▸ **What the task requires**: Could you extend the passage on voids behind double-arch tunnel linings below, picking up right after its last sentence?
START Passage to read
Due to complicated construction workmanship and improper backfilling, voids are also prone to developing behind the lining of double-arch tunnels. According to the inspection results of double-arch tunnels in Sichuan and Chongqing, the depth or height of voids behind the lining generally ranged from 0.15 to 0.50 m, and the maximum value reached 1.09 m [19]. In practical engineering, field monitoring remains a generally recognized approach for understanding the deformation of the ground and the neighboring structures [20,21,22], whereas there are numerous voids with different sizes developed around the double-arch tunnel lining. Different arrangements and sizes of voids can change stress, deformation, and failure of the lining. Therefore, it has practical importance to study the effect of changes in the location and size of the void behind the lining by numerical analysis. Ten numerical tests were performed to investigate the effects of voids behind the lining on the failure behavior of the double-arch tunnels: (1) void location and (2) void size.
Assuming that all the voids behind the lining have a simplified annular-sector geometry, the void size is given in the light of the angle, which is formed between two lines determined from point O to the left and the right edge of voids, respectively. The letter “O” indicates the center of the left tunnel. The void size ranging from 15° to 35° are realistic and close to that inspected in the real double-arch tunnel engineering. In this study, the void depth of 1.30 m is the same for all cases, which is about 1.2 times larger than the maximum result of 1.09 m attained from the real double-arch tunnel engineering in Sichuan and Chongqing, China. The void depth may be larger during tunneling adjacent to the natural karsts. Five simulations with a void behind the lining were performed at different locations, namely central wall, right haunch, right shoulder, vault, and left shoulder (Numerical Tests 2–6). The angle of all voids was taken as 20°, except for the vault where numerical tests were performed with angles of 15°, 25°, 30°, and 35° (Numerical Tests 7–10), as listed in Table 3. It is worth noting that the whole area of the void with irregular shape introduced on the top of the central wall of the double-arch tunnel is basically equal to that introduced at other locations in Figure 10a.
The numerical modeling processes were related as follows: The model was initially set up to reach equilibrium with a gravitational gradient in situ stress state. Deformation and velocity caused by the initial equilibrium were reset to zero. Once the simulation converged to an equilibrium state, the following step was to execute the full face excavation and the lining support. Meanwhile, excavation of a void behind the lining was simulated by deleting the elements located inside the void perimeter for Numerical Tests 2–10. Finally, the overload on the top surface of the model was gradually increased until the tensile failure of the tunnel lining formed. The next load step was applied only if the current simulation converged to an equilibrium state. The overload ranged from 0 to 6.00 MPa.
END Passage to read
START Data shown
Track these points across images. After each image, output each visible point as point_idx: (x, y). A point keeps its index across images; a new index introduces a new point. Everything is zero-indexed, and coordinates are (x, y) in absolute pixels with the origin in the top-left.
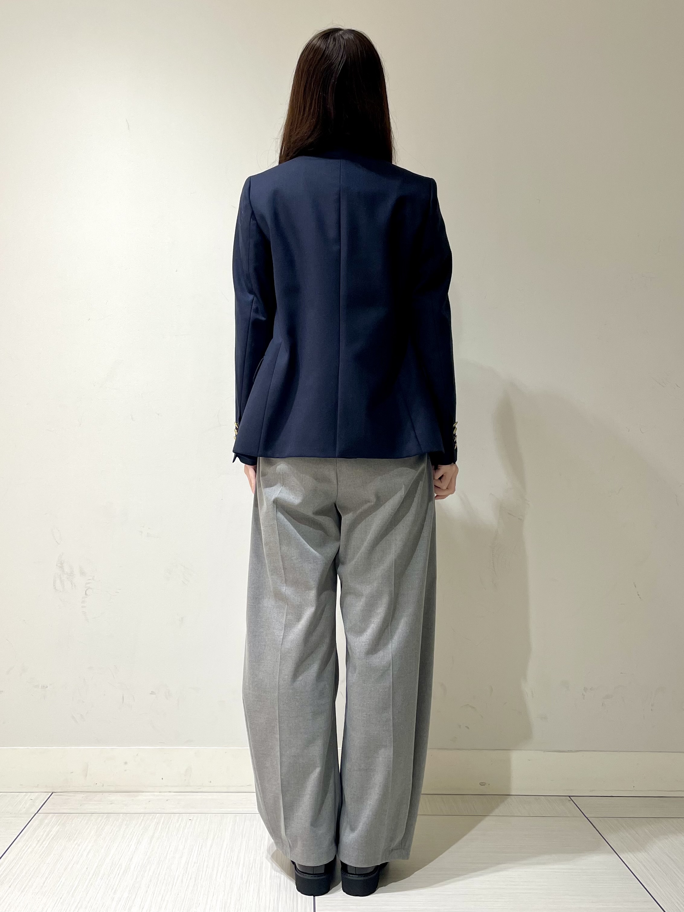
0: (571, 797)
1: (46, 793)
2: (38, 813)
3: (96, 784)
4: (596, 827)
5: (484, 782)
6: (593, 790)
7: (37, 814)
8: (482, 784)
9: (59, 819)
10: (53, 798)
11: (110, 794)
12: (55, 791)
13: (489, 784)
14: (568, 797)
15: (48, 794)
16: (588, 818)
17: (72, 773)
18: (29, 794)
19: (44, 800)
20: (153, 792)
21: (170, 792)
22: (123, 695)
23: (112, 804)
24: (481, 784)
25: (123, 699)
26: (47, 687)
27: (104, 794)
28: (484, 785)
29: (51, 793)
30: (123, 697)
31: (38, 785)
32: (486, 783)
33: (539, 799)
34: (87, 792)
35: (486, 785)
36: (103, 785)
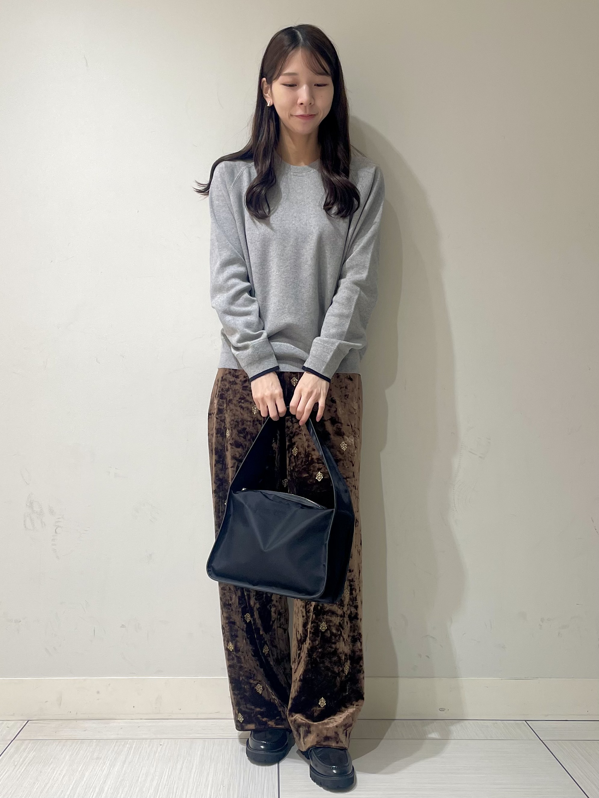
0: (527, 721)
1: (22, 721)
3: (70, 712)
4: (550, 749)
5: (444, 707)
6: (548, 715)
7: (14, 740)
9: (35, 746)
10: (28, 726)
11: (83, 722)
12: (31, 719)
13: (448, 710)
14: (524, 721)
15: (24, 722)
17: (46, 702)
18: (5, 722)
19: (20, 728)
20: (125, 719)
21: (141, 719)
22: (94, 628)
23: (85, 730)
24: (440, 709)
26: (20, 621)
27: (78, 721)
28: (443, 711)
29: (27, 721)
30: (94, 630)
31: (14, 714)
32: (445, 709)
33: (496, 723)
34: (61, 720)
35: (445, 711)
36: (77, 714)
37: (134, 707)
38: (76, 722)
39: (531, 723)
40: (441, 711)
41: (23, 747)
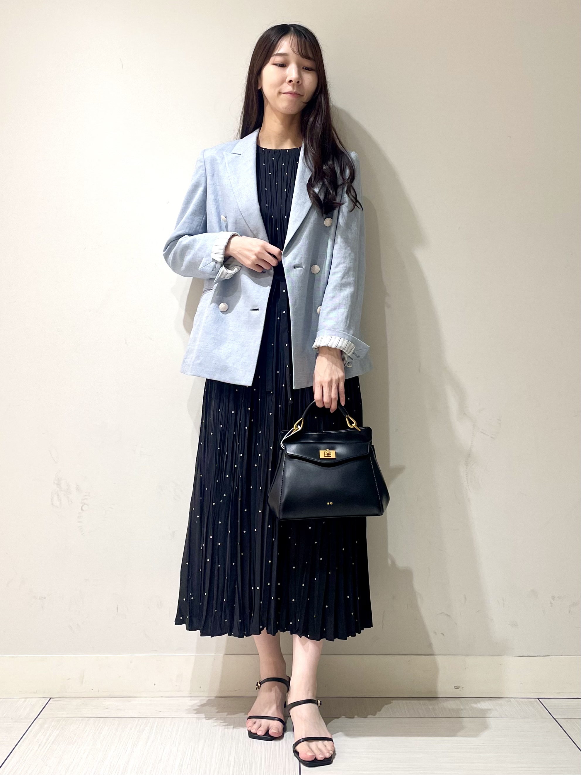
0: (539, 699)
1: (44, 699)
2: (38, 717)
3: (92, 690)
4: (563, 728)
5: (459, 685)
6: (560, 693)
7: (37, 719)
8: (457, 688)
9: (58, 724)
10: (51, 704)
11: (105, 700)
12: (53, 697)
13: (463, 688)
14: (537, 699)
15: (46, 700)
16: (556, 719)
17: (69, 679)
18: (28, 699)
19: (43, 705)
20: (146, 697)
21: (162, 697)
22: (117, 605)
23: (107, 708)
24: (455, 687)
25: (117, 610)
26: (45, 598)
27: (99, 699)
28: (458, 688)
29: (49, 699)
30: (117, 607)
31: (36, 691)
32: (460, 687)
33: (510, 701)
34: (83, 697)
35: (460, 688)
36: (98, 691)
37: (155, 684)
38: (98, 699)
39: (543, 701)
40: (455, 688)
41: (46, 726)
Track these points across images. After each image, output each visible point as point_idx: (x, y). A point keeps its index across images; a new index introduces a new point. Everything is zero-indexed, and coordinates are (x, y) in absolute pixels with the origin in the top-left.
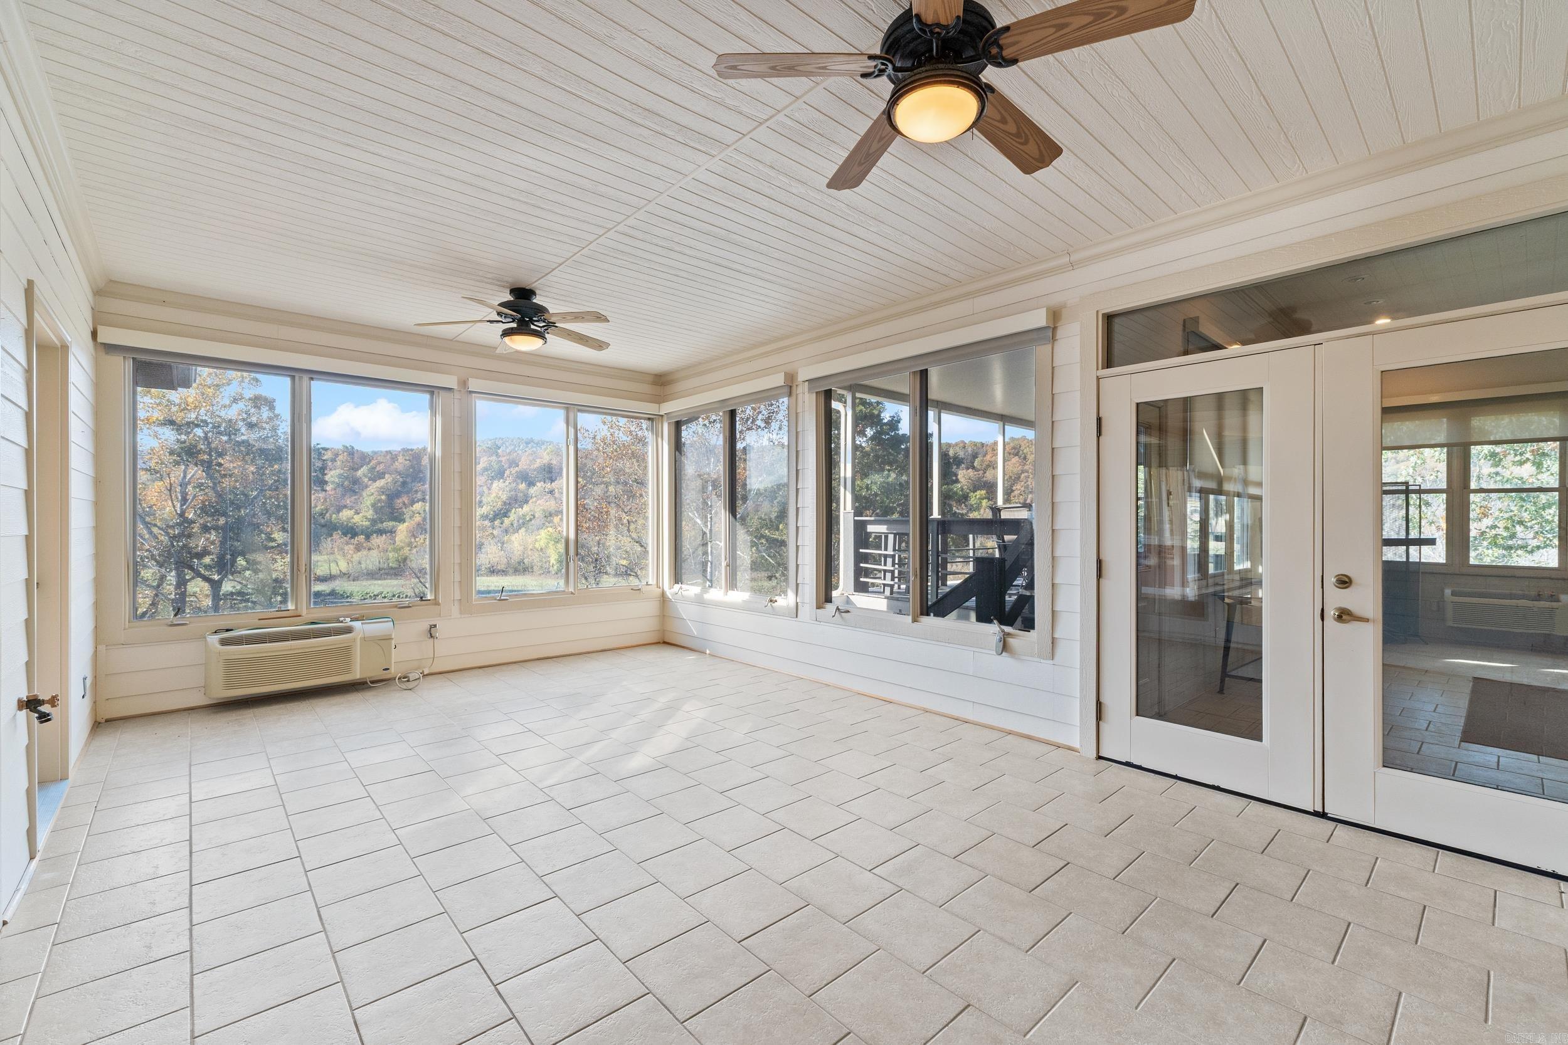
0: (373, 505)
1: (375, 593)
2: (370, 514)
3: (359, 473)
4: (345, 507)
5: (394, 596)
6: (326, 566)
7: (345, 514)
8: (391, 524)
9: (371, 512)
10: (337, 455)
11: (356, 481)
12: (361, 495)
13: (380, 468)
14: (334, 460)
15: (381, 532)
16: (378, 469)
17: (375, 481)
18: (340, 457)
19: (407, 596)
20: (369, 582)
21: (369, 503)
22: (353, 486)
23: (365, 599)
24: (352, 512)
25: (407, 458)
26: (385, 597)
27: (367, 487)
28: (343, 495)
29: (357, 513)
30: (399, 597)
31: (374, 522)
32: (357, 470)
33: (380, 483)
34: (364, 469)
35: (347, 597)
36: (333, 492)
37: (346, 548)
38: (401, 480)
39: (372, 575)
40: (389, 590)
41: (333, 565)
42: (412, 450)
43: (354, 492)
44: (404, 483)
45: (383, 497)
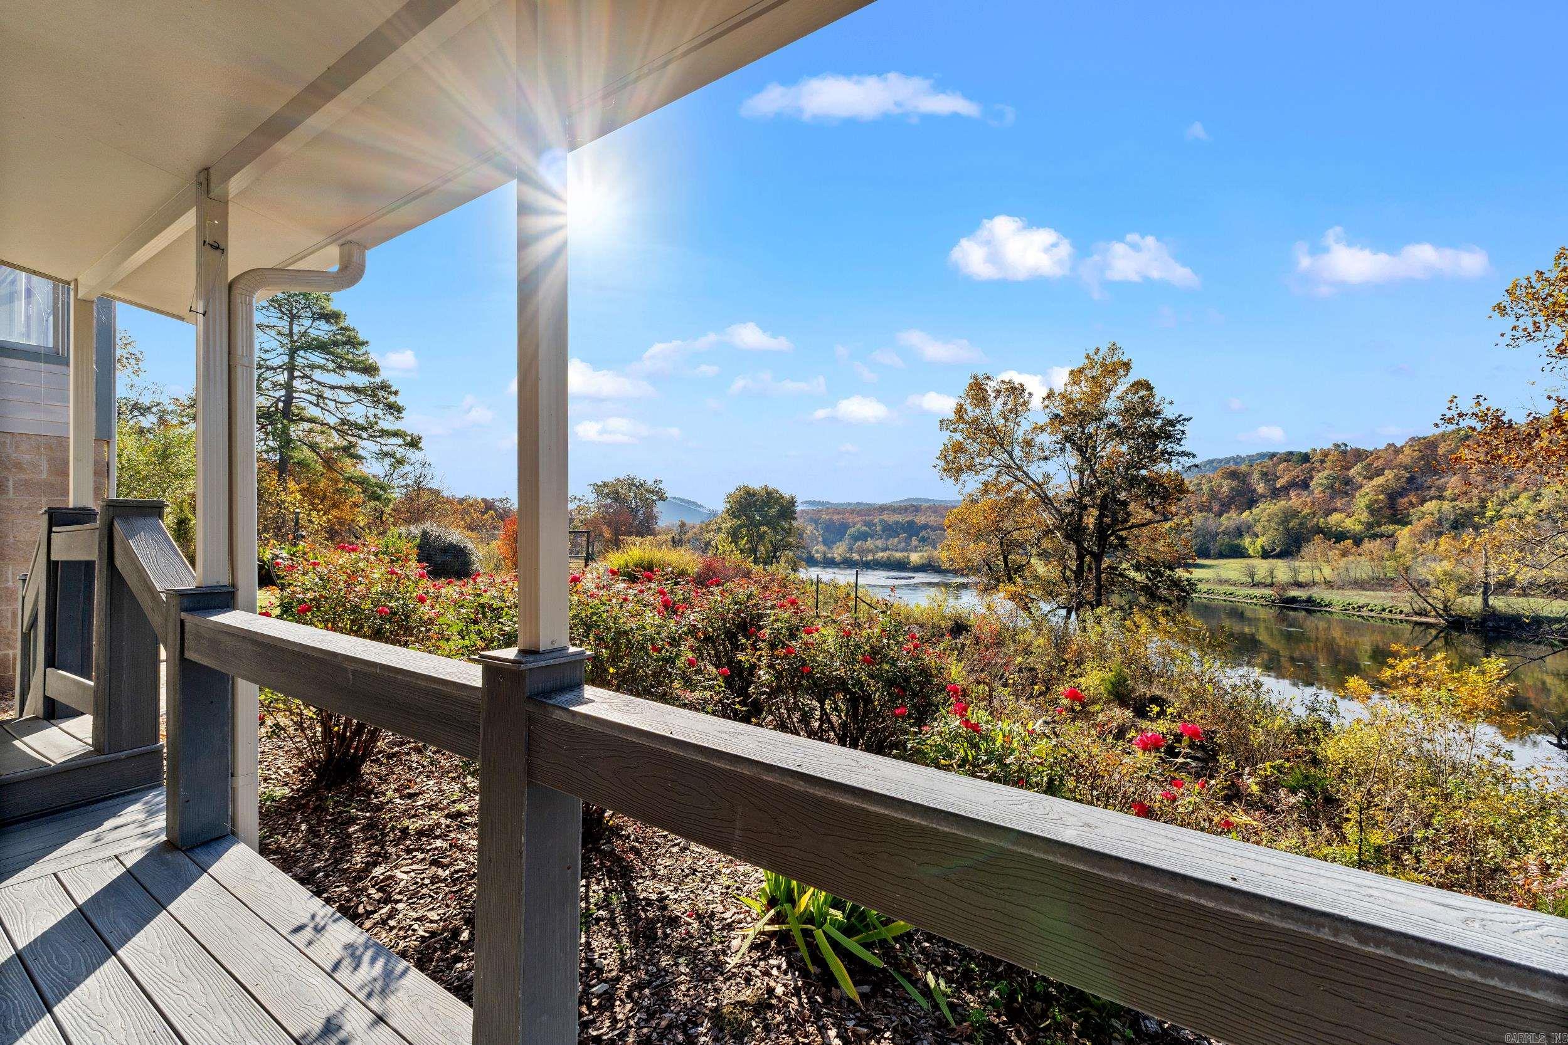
0: (1368, 507)
1: (1360, 604)
2: (1365, 516)
3: (1352, 472)
4: (1335, 510)
5: (1384, 610)
6: (1309, 572)
7: (1335, 518)
8: (1391, 527)
9: (1366, 514)
10: (1326, 455)
11: (1348, 482)
12: (1354, 497)
13: (1379, 463)
14: (1322, 461)
15: (1374, 537)
16: (1375, 465)
17: (1371, 478)
18: (1330, 457)
19: (1401, 612)
20: (1355, 592)
21: (1362, 505)
22: (1343, 487)
23: (1346, 610)
24: (1343, 515)
25: (1417, 448)
26: (1372, 610)
27: (1361, 486)
28: (1332, 498)
29: (1349, 516)
30: (1390, 611)
31: (1369, 526)
32: (1349, 469)
33: (1380, 480)
34: (1358, 467)
35: (1326, 605)
36: (1322, 495)
37: (1330, 553)
38: (1407, 475)
39: (1360, 585)
40: (1376, 602)
41: (1317, 572)
42: (1425, 438)
43: (1346, 494)
44: (1411, 480)
45: (1381, 497)
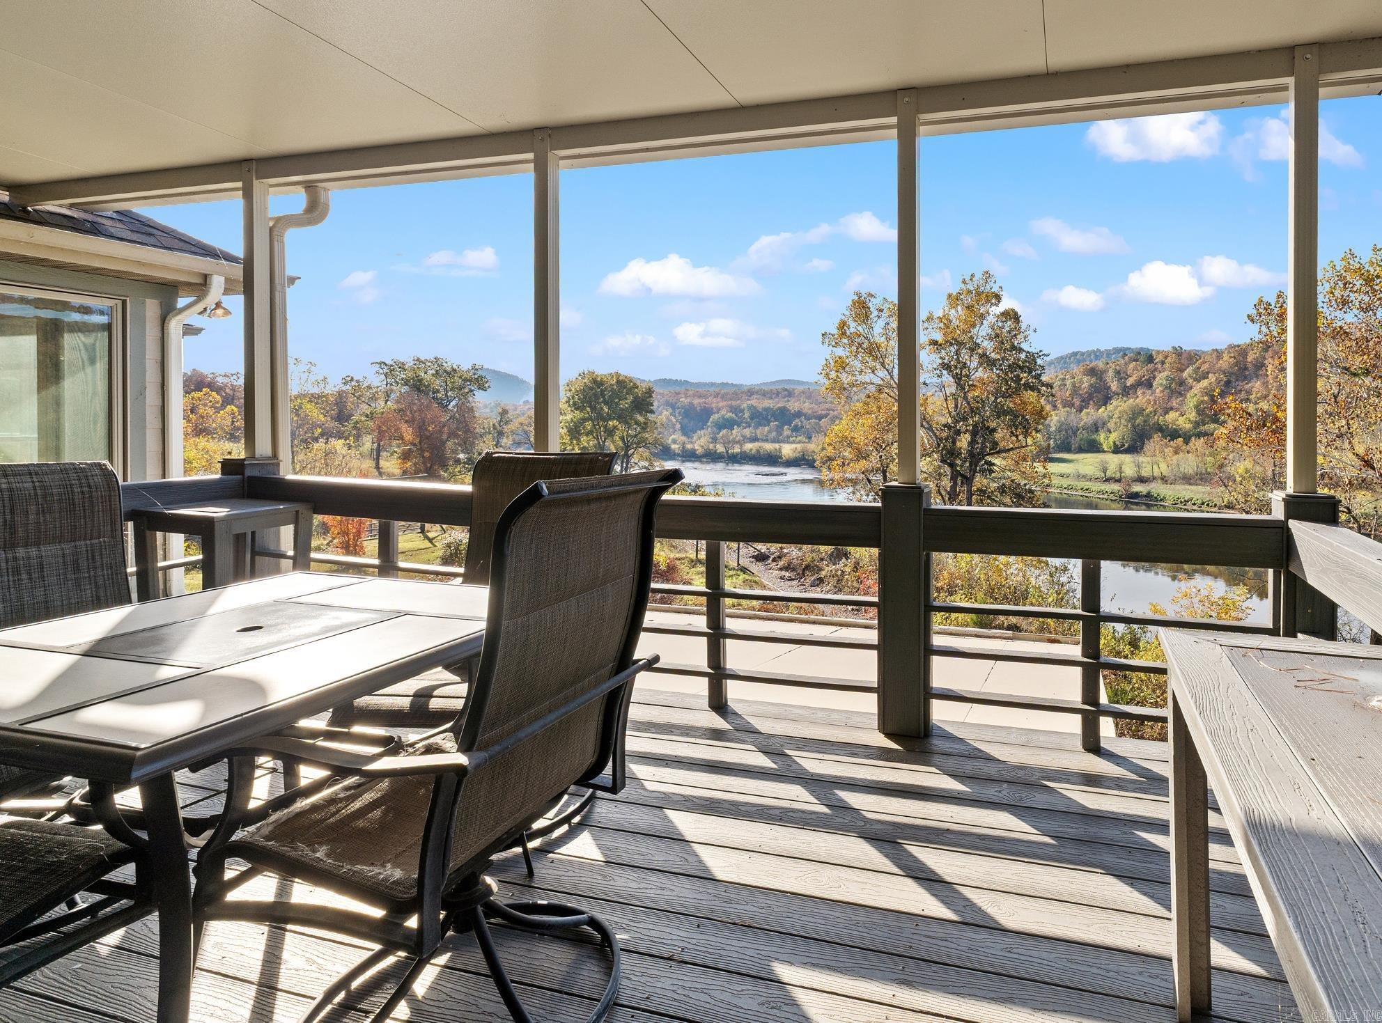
0: (1196, 407)
1: (1186, 499)
2: (1193, 416)
3: (1185, 374)
4: (1172, 409)
5: (1203, 504)
6: (1149, 467)
7: (1172, 416)
8: (1212, 426)
9: (1194, 414)
10: (1166, 357)
11: (1182, 383)
12: (1186, 397)
13: (1205, 367)
14: (1163, 363)
15: (1200, 435)
16: (1202, 369)
17: (1199, 381)
18: (1169, 359)
19: (1215, 505)
20: (1183, 487)
21: (1191, 405)
22: (1178, 388)
23: (1176, 504)
24: (1177, 414)
25: (1232, 355)
26: (1194, 504)
27: (1191, 388)
28: (1170, 397)
29: (1182, 415)
30: (1208, 505)
31: (1197, 424)
32: (1182, 371)
33: (1205, 383)
34: (1189, 370)
35: (1161, 500)
36: (1162, 394)
37: (1166, 450)
38: (1225, 379)
39: (1187, 479)
40: (1198, 496)
41: (1155, 467)
42: (1238, 346)
43: (1180, 393)
44: (1228, 383)
45: (1206, 398)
END Data shown
▸ **Answer section**:
3.3. Numerical Results

3.3.1. Effect of Void Location

The final crack depth and corresponding cracking load, as well as the failure laws of the lining with voids at different locations are presented in Figure 11. The number range from 1 to 15 represents the sequence of lining cracks. Compared with the case with no void, the introduction of a void substantially changes the lining failure. Given that the presence of a void can generally preclude any symmetry, it seems that the lining cracks adjacent to the void are more sensitive to the location of the void. Lining cracks are more likely to appear at the outer fiber of the double-arch tunnel lining on both sides of the central wall close to the shoulder when voids are located at the vault, shoulder, and haunch. Note that the results for voids located at the shoulder and haunch indicate that lining cracks occur at the outer fiber of the lining on the inside of the void. Lining cracks sometimes can be observed at the inner fiber of the double-arch tunnel lining on the side of the void.
The distribution of the minimum principal strain in the lining with voids at different locations is presented in Figure 12. The red numbers stand for the compressive failure of the lining determined by the ultimate compressive strain of concrete. The compressive failure mainly occurred at the inner fiber of the lining, i.e., the bottom of the central wall close to the invert, the top of the central wall close to the shoulder, sidewall, and arch spring. The maximum value of 0.00489 appeared at the bottom of the central wall in Numerical Test 6. In Numerical Tests 2–6, the results indicate that the location of the void has a significant influence on the failure behavior of the double-arch tunnels.

3.3.2. Effect of Void Size

The failure patterns of the tunnel lining with different size of voids at the vault, i.e., 15°, 25°, 30°, and 35°are presented in Figure 13. The changes in the failure patterns of the lining with the angle of the void are similar to those depicted in Figure 11e. With a void of 15°, there were no cracks at the outer fiber of the vault of the left tunnel. With larger voids the tensile stress of the lining at the vault of the left tunnel increased, generally in the form of earlier cracking on the inside of the void. As the angle of the void increased, changes in the location of the lining cracks at the inner fiber of the lining on the left side of the void and at the inner fiber of the vault of the right tunnel occurred. With changes ranging from 20° up to 35°, the depth of the crack which occurred at the outer fiber of the lining on the inside of the void increased, while the depth of the crack at the tunnel invert on the same side of the void was reduced. As shown in Figure 14, when the void was introduced at the vault of the left tunnel and its angle ranged from 15° up to 35°, the minimum principal strain in the tunnel lining on the top of the central wall adjacent to the shoulder of the right tunnel gradually increased.
Figure 15 shows the distribution of the internal forces in the lining of double-arch tunnels. The stress state of double-arch tunnels was seriously influenced by the existence of voids. The presence of voids resulted in the concentrated load to the lining that induced positive bending moments in the lining on both sides of the void and negative bending moments in the lining on the inside of the void. With the growth in void size, the bending moments in the lining on the inside of the void increased, and cracks were more likely to appear at the outer fiber of the lining on the inside of the void.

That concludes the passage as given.